Она еще что-то говорила, спрашивала, но я молчал.

— Вы слышите?.. Мне на дежурство… Что с вами? Я, право, не думала…

Она ушла.

Все так же висела над садом луна, гладкая и довольная.

В некоторых книгах описываются люди, у которых что-то не ладится или горе случилось, а они как ни в чем не бывало с энтузиазмом трудятся. Чепуха это, нет таких людей! И нет черты, которая делит жизнь человека на служебную и личную…

Так я рассуждал в восемь часов утра следующего дня. Эту ночь я не спал. Что я должен был сделать вчера? Что я должен сделать сегодня?..

Мои мысли прервал телефонный звонок.

Говорил Девятаев. От имени бригады он просил срочно приехать к ним на стройку.

— Что-нибудь случилось? — встревожился я.

— Да, но не волнуйтесь, ничего плохого.

— Хорошо, сейчас буду.

Прораб Шуров встретил меня у ворот, он вежливо и, как всегда, иронически поздоровался, что-то хотел сказать, но, посмотрев на меня, осекся.

— Вам нездоровится, Виктор Константинович? — спросил он.

Ответить я не успел, подошел Девятаев.

Мы поднялись на шестой этаж, где велся монтаж.

— Ну, что у вас, случилось? Давайте скорее!

— Идите сюда, Виктор Константинович! — позвал меня Девятаев, указывая на подкосы.

Я подошел.

— Откуда вы взяли алюминиевую оснастку?

— Сами сделали.

— Почему петли в панелях сбоку и так низко? — озадаченно спросил я.

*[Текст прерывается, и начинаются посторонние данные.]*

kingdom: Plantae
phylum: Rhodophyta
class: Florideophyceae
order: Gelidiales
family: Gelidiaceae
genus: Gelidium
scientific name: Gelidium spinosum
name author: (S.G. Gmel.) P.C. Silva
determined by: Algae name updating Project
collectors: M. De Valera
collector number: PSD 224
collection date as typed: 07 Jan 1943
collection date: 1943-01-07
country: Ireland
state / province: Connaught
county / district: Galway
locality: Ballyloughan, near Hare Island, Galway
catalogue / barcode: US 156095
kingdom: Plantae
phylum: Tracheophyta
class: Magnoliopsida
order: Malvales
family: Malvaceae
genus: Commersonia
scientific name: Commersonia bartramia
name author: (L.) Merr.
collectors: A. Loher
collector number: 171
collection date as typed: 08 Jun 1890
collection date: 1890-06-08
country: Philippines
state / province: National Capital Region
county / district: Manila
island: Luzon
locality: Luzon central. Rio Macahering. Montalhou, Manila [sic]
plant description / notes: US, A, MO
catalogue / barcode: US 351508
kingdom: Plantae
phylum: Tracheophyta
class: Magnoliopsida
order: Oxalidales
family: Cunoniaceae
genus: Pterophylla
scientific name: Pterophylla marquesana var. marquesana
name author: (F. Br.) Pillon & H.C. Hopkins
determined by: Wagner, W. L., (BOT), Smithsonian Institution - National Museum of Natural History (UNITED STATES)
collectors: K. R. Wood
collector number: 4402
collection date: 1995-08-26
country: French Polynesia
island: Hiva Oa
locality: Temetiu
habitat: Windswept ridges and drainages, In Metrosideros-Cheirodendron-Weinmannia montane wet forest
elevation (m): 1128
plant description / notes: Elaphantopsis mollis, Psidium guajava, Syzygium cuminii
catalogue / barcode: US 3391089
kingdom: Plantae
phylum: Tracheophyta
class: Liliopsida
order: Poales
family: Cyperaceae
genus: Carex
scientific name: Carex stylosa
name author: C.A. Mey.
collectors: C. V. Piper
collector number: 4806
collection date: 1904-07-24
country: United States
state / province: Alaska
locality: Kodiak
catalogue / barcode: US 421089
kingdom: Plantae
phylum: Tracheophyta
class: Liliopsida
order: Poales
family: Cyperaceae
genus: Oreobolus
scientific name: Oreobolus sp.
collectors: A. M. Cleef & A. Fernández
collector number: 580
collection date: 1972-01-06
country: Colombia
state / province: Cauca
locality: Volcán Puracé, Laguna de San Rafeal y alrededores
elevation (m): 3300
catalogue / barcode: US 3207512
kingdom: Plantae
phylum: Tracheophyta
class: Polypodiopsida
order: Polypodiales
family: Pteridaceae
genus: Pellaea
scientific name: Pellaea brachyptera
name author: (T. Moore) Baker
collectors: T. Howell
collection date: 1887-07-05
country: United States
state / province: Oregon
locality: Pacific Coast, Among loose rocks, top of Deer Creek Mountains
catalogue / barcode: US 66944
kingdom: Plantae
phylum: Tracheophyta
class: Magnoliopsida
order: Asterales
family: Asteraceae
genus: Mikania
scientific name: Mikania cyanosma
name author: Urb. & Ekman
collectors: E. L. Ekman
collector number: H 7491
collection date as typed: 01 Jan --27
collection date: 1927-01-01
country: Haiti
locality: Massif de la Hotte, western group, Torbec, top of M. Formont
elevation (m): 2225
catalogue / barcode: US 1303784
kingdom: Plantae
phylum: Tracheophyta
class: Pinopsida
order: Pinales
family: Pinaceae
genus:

Девятаев многозначительно молчал.

Я всматриваюсь и начинаю понимать: петли специально сделаны на такой высоте, чтобы удобнее было снимать подкосы.

— Но ведь…

— Мы просили конструктора, потом вместе с ним были на заводе, — спокойно сказал Девятаев. — Посмотрите дальше… сюда к перегородкам… Что нужно сделать для того, чтобы отцепить траверсу?

— Вы обходитесь без лестницы! — догадался я. — Как?

Они снимали траверсу без лестницы: нужно только потянуть специальный тросик. Для поперечных панелей применили новые связи, где-то на заводе достали кантователь для плит перекрытия.

Трудная жизнь строителя! Разве не лучше работать в белом халате, проектировать мосты? Или в научно-исследовательском институте создавать новые конструкции? Но вот стоит передо мной полпред бригады Девятаев, спокойно и, как всегда, обстоятельно говорит:

— Вы просили бригаду дать предложения по экономии труда, помните, на техсовете треста? Прораб подсчитал — эти приспособления дают двадцать процентов экономии на монтаже, — он замолкает и смотрит на Косова.

— Тут не так много сделано, — тихо сказал Косов, — но мы слышали, что такие предложения поступят к вам и от других бригад. Это наш подарок вам, Виктор Константинович. — Косов неловко улыбнулся. — Не хочется, чтобы в тресте опять было все по-старому.

Я молчал, и казалось мне сейчас, что лучше работы строителя нет.

— Виктор Константинович, чего вы молчите, надо же сказать прочувствованную речь, — все же не удержался Шуров.

— Спасибо, Косов. Я этого не забуду, — это все, что я сумел сказать.